**EXTRACTED INFORMATION**
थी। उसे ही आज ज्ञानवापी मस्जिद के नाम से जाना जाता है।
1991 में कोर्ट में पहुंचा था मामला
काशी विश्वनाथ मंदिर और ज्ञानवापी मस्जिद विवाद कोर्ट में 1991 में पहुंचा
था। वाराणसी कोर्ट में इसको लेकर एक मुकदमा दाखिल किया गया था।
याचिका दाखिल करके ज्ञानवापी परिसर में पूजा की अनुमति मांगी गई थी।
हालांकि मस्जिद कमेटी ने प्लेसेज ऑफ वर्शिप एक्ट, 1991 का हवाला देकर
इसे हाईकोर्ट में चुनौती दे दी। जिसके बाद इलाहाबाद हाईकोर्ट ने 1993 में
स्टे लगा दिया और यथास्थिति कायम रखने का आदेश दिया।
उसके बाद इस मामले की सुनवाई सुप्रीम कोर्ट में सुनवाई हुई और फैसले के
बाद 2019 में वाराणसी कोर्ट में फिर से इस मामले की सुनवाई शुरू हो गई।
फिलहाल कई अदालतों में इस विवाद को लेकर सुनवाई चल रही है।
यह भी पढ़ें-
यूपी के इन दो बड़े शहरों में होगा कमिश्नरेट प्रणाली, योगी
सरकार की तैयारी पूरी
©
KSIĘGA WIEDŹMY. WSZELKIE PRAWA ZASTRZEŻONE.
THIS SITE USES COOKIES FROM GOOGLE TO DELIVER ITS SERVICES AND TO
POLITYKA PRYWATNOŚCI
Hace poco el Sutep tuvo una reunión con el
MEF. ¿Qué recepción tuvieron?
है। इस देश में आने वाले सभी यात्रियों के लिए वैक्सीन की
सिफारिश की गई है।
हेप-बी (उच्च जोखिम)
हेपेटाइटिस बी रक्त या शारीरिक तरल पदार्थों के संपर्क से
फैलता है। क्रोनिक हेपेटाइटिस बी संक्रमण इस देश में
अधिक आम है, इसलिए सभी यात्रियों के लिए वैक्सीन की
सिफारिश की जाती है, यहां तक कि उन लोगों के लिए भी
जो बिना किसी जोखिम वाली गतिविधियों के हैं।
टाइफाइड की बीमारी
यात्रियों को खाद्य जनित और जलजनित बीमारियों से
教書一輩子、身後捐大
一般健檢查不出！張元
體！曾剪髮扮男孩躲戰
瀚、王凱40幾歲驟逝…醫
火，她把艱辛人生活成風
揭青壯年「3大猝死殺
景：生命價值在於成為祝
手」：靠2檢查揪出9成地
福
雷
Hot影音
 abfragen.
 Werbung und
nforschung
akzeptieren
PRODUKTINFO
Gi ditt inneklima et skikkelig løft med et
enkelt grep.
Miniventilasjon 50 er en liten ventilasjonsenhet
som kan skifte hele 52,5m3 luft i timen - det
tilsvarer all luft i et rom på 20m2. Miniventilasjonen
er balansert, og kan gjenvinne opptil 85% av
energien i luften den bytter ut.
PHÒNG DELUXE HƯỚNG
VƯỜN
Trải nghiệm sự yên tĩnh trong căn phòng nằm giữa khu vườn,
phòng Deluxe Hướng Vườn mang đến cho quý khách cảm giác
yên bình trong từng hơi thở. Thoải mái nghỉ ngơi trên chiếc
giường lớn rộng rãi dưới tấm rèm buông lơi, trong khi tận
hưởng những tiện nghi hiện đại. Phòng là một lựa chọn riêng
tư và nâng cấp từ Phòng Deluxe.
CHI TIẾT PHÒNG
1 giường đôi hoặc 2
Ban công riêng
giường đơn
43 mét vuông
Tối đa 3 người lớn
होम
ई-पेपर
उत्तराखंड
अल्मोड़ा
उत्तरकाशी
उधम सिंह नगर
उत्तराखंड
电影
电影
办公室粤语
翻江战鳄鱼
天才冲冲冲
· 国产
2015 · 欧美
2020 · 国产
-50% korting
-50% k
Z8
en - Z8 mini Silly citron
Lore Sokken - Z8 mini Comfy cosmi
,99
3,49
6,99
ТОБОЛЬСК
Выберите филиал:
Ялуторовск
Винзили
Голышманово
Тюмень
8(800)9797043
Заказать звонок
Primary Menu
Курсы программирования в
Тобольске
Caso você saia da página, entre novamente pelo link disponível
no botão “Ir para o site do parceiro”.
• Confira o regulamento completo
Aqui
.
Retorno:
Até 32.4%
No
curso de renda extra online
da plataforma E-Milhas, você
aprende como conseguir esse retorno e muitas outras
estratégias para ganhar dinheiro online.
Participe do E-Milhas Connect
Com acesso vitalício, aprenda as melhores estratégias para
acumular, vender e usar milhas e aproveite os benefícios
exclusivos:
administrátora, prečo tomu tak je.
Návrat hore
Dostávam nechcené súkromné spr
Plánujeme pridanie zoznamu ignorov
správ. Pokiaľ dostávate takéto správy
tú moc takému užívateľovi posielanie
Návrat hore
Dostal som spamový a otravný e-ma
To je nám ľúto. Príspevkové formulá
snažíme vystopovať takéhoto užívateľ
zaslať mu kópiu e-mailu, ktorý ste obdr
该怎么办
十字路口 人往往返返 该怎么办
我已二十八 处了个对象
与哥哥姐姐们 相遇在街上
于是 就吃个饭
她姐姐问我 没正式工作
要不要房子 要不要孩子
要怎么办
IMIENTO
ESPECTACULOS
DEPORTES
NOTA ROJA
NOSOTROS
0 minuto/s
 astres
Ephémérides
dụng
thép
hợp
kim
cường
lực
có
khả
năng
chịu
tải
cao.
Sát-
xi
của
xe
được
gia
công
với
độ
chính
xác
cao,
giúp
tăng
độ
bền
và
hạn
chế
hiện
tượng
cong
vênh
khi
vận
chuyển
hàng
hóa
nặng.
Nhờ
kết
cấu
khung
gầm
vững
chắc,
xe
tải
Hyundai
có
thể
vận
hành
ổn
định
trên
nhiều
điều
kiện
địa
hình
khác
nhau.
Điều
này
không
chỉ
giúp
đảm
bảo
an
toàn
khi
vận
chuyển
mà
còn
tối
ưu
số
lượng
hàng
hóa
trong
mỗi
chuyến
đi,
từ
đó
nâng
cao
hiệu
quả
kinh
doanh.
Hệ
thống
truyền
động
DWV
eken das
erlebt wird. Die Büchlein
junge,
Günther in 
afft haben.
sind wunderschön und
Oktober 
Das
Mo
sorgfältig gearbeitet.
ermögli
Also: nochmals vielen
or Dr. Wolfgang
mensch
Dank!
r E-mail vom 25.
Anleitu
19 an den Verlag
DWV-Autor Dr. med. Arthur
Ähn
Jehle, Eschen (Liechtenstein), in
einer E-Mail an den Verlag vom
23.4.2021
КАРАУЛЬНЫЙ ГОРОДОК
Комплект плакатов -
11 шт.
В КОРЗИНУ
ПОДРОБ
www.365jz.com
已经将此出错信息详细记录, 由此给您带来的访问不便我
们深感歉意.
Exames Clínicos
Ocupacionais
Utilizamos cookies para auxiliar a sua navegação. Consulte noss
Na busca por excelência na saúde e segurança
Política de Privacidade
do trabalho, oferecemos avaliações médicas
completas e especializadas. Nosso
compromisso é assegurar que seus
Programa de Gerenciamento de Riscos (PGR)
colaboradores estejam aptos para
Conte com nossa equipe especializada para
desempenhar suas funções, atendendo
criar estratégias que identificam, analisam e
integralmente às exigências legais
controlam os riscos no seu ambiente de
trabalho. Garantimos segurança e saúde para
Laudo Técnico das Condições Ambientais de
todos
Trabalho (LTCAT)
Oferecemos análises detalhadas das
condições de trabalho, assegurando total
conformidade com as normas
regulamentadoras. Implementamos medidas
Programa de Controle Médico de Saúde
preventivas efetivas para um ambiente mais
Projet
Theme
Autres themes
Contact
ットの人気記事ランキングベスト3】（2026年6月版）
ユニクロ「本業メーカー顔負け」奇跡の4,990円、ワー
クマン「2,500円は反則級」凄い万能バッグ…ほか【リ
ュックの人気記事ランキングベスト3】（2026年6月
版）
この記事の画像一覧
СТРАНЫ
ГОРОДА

**WORK TO BE COMPLETED**
Rewrite the stretch of data from its start through the line containing "Ban công riêng" as a numbered list, leaving out any blank lines.

**RESULT OF THE TASK**
1. थी। उसे ही आज ज्ञानवापी मस्जिद के नाम से जाना जाता है।
2. 1991 में कोर्ट में पहुंचा था मामला
3. काशी विश्वनाथ मंदिर और ज्ञानवापी मस्जिद विवाद कोर्ट में 1991 में पहुंचा
4. था। वाराणसी कोर्ट में इसको लेकर एक मुकदमा दाखिल किया गया था।
5. याचिका दाखिल करके ज्ञानवापी परिसर में पूजा की अनुमति मांगी गई थी।
6. हालांकि मस्जिद कमेटी ने प्लेसेज ऑफ वर्शिप एक्ट, 1991 का हवाला देकर
7. इसे हाईकोर्ट में चुनौती दे दी। जिसके बाद इलाहाबाद हाईकोर्ट ने 1993 में
8. स्टे लगा दिया और यथास्थिति कायम रखने का आदेश दिया।
9. उसके बाद इस मामले की सुनवाई सुप्रीम कोर्ट में सुनवाई हुई और फैसले के
10. बाद 2019 में वाराणसी कोर्ट में फिर से इस मामले की सुनवाई शुरू हो गई।
11. फिलहाल कई अदालतों में इस विवाद को लेकर सुनवाई चल रही है।
12. यह भी पढ़ें-
13. यूपी के इन दो बड़े शहरों में होगा कमिश्नरेट प्रणाली, योगी
14. सरकार की तैयारी पूरी
15. ©
16. KSIĘGA WIEDŹMY. WSZELKIE PRAWA ZASTRZEŻONE.
17. THIS SITE USES COOKIES FROM GOOGLE TO DELIVER ITS SERVICES AND TO
18. POLITYKA PRYWATNOŚCI
19. Hace poco el Sutep tuvo una reunión con el
20. MEF. ¿Qué recepción tuvieron?
21. है। इस देश में आने वाले सभी यात्रियों के लिए वैक्सीन की
22. सिफारिश की गई है।
23. हेप-बी (उच्च जोखिम)
24. हेपेटाइटिस बी रक्त या शारीरिक तरल पदार्थों के संपर्क से
25. फैलता है। क्रोनिक हेपेटाइटिस बी संक्रमण इस देश में
26. अधिक आम है, इसलिए सभी यात्रियों के लिए वैक्सीन की
27. सिफारिश की जाती है, यहां तक कि उन लोगों के लिए भी
28. जो बिना किसी जोखिम वाली गतिविधियों के हैं।
29. टाइफाइड की बीमारी
30. यात्रियों को खाद्य जनित और जलजनित बीमारियों से
31. 教書一輩子、身後捐大
32. 一般健檢查不出！張元
33. 體！曾剪髮扮男孩躲戰
34. 瀚、王凱40幾歲驟逝…醫
35. 火，她把艱辛人生活成風
36. 揭青壯年「3大猝死殺
37. 景：生命價值在於成為祝
38. 手」：靠2檢查揪出9成地
39. 福
40. 雷
41. Hot影音
42.  abfragen.
43.  Werbung und
44. nforschung
45. akzeptieren
46. PRODUKTINFO
47. Gi ditt inneklima et skikkelig løft med et
48. enkelt grep.
49. Miniventilasjon 50 er en liten ventilasjonsenhet
50. som kan skifte hele 52,5m3 luft i timen - det
51. tilsvarer all luft i et rom på 20m2. Miniventilasjonen
52. er balansert, og kan gjenvinne opptil 85% av
53. energien i luften den bytter ut.
54. PHÒNG DELUXE HƯỚNG
55. VƯỜN
56. Trải nghiệm sự yên tĩnh trong căn phòng nằm giữa khu vườn,
57. phòng Deluxe Hướng Vườn mang đến cho quý khách cảm giác
58. yên bình trong từng hơi thở. Thoải mái nghỉ ngơi trên chiếc
59. giường lớn rộng rãi dưới tấm rèm buông lơi, trong khi tận
60. hưởng những tiện nghi hiện đại. Phòng là một lựa chọn riêng
61. tư và nâng cấp từ Phòng Deluxe.
62. CHI TIẾT PHÒNG
63. 1 giường đôi hoặc 2
64. Ban công riêng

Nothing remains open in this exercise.